What is expected -> Go through the listing below and work out how many lines hold "KiCad"; reply with the figure alone.
Segment Start: Entries provided
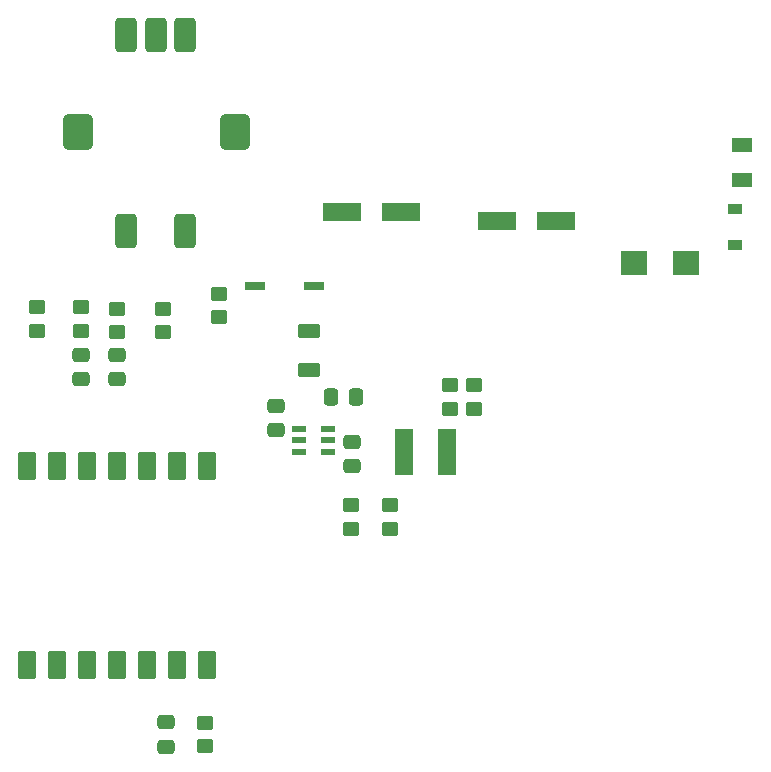
<source format=gbr>
%TF.GenerationSoftware,KiCad,Pcbnew,9.0.6*%
%TF.CreationDate,2026-02-01T14:10:18+01:00*%
%TF.ProjectId,hw,68772e6b-6963-4616-945f-706362585858,rev?*%
%TF.SameCoordinates,Original*%
%TF.FileFunction,Paste,Top*%
%TF.FilePolarity,Positive*%
%FSLAX46Y46*%
G04 Gerber Fmt 4.6, Leading zero omitted, Abs format (unit mm)*
G04 Created by KiCad (PCBNEW 9.0.6) date 2026-02-01 14:10:18*
%MOMM*%
%LPD*%
G01*
G04 APERTURE LIST*
G04 Aperture macros list*
%AMRoundRect*
0 Rectangle with rounded corners*
0 $1 Rounding radius*
0 $2 $3 $4 $5 $6 $7 $8 $9 X,Y pos of 4 corners*
0 Add a 4 corners polygon primitive as box body*
4,1,4,$2,$3,$4,$5,$6,$7,$8,$9,$2,$3,0*
0 Add four circle primitives for the rounded corners*
1,1,$1+$1,$2,$3*
1,1,$1+$1,$4,$5*
1,1,$1+$1,$6,$7*
1,1,$1+$1,$8,$9*
0 Add four rect primitives between the rounded corners*
20,1,$1+$1,$2,$3,$4,$5,0*
20,1,$1+$1,$4,$5,$6,$7,0*
20,1,$1+$1,$6,$7,$8,$9,0*
20,1,$1+$1,$8,$9,$2,$3,0*%
G04 Aperture macros list end*
%ADD10RoundRect,0.152400X-0.609600X1.063600X-0.609600X-1.063600X0.609600X-1.063600X0.609600X1.063600X0*%
%ADD11RoundRect,0.152400X0.609600X-1.063600X0.609600X1.063600X-0.609600X1.063600X-0.609600X-1.063600X0*%
%ADD12RoundRect,0.250000X-0.450000X0.350000X-0.450000X-0.350000X0.450000X-0.350000X0.450000X0.350000X0*%
%ADD13R,3.200000X1.600000*%
%ADD14R,1.200000X0.600000*%
%ADD15RoundRect,0.250000X-0.475000X0.337500X-0.475000X-0.337500X0.475000X-0.337500X0.475000X0.337500X0*%
%ADD16R,1.500000X4.000000*%
%ADD17RoundRect,0.250000X0.700000X-0.362500X0.700000X0.362500X-0.700000X0.362500X-0.700000X-0.362500X0*%
%ADD18R,1.200000X0.850000*%
%ADD19RoundRect,0.250000X0.475000X-0.337500X0.475000X0.337500X-0.475000X0.337500X-0.475000X-0.337500X0*%
%ADD20RoundRect,0.250000X0.450000X-0.350000X0.450000X0.350000X-0.450000X0.350000X-0.450000X-0.350000X0*%
%ADD21R,1.700000X0.750000*%
%ADD22RoundRect,0.270000X-0.630000X-1.180000X0.630000X-1.180000X0.630000X1.180000X-0.630000X1.180000X0*%
%ADD23RoundRect,0.375000X-0.875000X-1.125000X0.875000X-1.125000X0.875000X1.125000X-0.875000X1.125000X0*%
%ADD24R,1.820000X1.160000*%
%ADD25RoundRect,0.250000X-0.337500X-0.475000X0.337500X-0.475000X0.337500X0.475000X-0.337500X0.475000X0*%
%ADD26R,2.200000X2.150000*%
G04 APERTURE END LIST*
D10*
%TO.C,U1*%
X120700000Y-112259000D03*
X123240000Y-112259000D03*
X125780000Y-112259000D03*
X128320000Y-112259000D03*
X130860000Y-112259000D03*
X133400000Y-112259000D03*
X135940000Y-112259000D03*
D11*
X135940000Y-95349000D03*
X133400000Y-95349000D03*
X130860000Y-95349000D03*
X128320000Y-95349000D03*
X125780000Y-95349000D03*
X123240000Y-95349000D03*
X120700000Y-95349000D03*
%TD*%
D12*
%TO.C,R3*%
X128270000Y-82058000D03*
X128270000Y-84058000D03*
%TD*%
%TO.C,Rfbt1*%
X151384000Y-98695000D03*
X151384000Y-100695000D03*
%TD*%
D13*
%TO.C,C5*%
X160441000Y-74676000D03*
X165441000Y-74676000D03*
%TD*%
D14*
%TO.C,PS1*%
X143657000Y-92268000D03*
X143657000Y-93218000D03*
X143657000Y-94168000D03*
X146157000Y-94168000D03*
X146157000Y-93218000D03*
X146157000Y-92268000D03*
%TD*%
D15*
%TO.C,Cinx1*%
X148209000Y-93323500D03*
X148209000Y-95398500D03*
%TD*%
D16*
%TO.C,L1*%
X156222000Y-94234000D03*
X152622000Y-94234000D03*
%TD*%
D12*
%TO.C,R5*%
X121539000Y-81931000D03*
X121539000Y-83931000D03*
%TD*%
D17*
%TO.C,L2*%
X144526000Y-87260500D03*
X144526000Y-83935500D03*
%TD*%
D12*
%TO.C,R4*%
X125222000Y-81931000D03*
X125222000Y-83931000D03*
%TD*%
D18*
%TO.C,D1*%
X180594000Y-76708000D03*
X180594000Y-73658000D03*
%TD*%
D15*
%TO.C,C2*%
X125222000Y-85957500D03*
X125222000Y-88032500D03*
%TD*%
D13*
%TO.C,C4*%
X152360000Y-73914000D03*
X147360000Y-73914000D03*
%TD*%
D12*
%TO.C,Rfbb1*%
X148082000Y-98695000D03*
X148082000Y-100695000D03*
%TD*%
D19*
%TO.C,C3*%
X132461000Y-119147500D03*
X132461000Y-117072500D03*
%TD*%
D20*
%TO.C,R2*%
X132207000Y-84058000D03*
X132207000Y-82058000D03*
%TD*%
D15*
%TO.C,C1*%
X128270000Y-85957500D03*
X128270000Y-88032500D03*
%TD*%
D21*
%TO.C,LED1*%
X144994000Y-80137000D03*
X139994000Y-80137000D03*
%TD*%
D22*
%TO.C,ROT1*%
X134072000Y-58928000D03*
X129072000Y-58928000D03*
X131572000Y-58928000D03*
X129072000Y-75528000D03*
X134072000Y-75528000D03*
D23*
X124972000Y-67133400D03*
X138272000Y-67133400D03*
%TD*%
D20*
%TO.C,COut1*%
X158496000Y-90535000D03*
X158496000Y-88535000D03*
%TD*%
D12*
%TO.C,R6*%
X135763000Y-117110000D03*
X135763000Y-119110000D03*
%TD*%
D24*
%TO.C,F1*%
X181229000Y-71198000D03*
X181229000Y-68248000D03*
%TD*%
D20*
%TO.C,COut2*%
X156464000Y-90535000D03*
X156464000Y-88535000D03*
%TD*%
D25*
%TO.C,Cin1*%
X146409500Y-89535000D03*
X148484500Y-89535000D03*
%TD*%
D20*
%TO.C,R1*%
X136906000Y-82788000D03*
X136906000Y-80788000D03*
%TD*%
D19*
%TO.C,CBoot1*%
X141732000Y-92350500D03*
X141732000Y-90275500D03*
%TD*%
D26*
%TO.C,D2*%
X176444000Y-78232000D03*
X172044000Y-78232000D03*
%TD*%
M02*

</source>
Segment End: Entries provided
Response area -> 2